:: Data excerpts ::

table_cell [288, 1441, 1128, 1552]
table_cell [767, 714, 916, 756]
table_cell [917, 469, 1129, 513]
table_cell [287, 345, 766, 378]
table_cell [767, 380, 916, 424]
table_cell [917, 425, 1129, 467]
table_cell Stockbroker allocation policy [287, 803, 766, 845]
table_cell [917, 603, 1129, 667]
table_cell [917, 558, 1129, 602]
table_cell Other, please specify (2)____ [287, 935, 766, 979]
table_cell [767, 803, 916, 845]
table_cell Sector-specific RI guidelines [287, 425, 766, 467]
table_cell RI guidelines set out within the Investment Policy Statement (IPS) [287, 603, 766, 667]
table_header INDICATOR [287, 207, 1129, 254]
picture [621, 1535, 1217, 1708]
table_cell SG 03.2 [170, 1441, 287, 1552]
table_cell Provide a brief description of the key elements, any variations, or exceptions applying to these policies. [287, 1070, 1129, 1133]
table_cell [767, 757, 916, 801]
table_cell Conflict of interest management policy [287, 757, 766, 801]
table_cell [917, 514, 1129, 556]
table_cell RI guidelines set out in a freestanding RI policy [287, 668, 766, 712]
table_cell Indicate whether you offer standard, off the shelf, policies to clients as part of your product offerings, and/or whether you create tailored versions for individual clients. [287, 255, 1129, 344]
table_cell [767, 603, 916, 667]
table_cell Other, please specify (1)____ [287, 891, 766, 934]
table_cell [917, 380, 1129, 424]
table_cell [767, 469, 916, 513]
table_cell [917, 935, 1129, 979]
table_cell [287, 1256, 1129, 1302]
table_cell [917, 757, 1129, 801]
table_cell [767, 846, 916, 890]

:::

*Exercise directions:*
In the records, which lines mention the word "policies"? Copy those lines.

*Answer area:*
table_cell Provide a brief description of the key elements, any variations, or exceptions applying to these policies. [287, 1070, 1129, 1133]
table_cell Indicate whether you offer standard, off the shelf, policies to clients as part of your product offerings, and/or whether you create tailored versions for individual clients. [287, 255, 1129, 344]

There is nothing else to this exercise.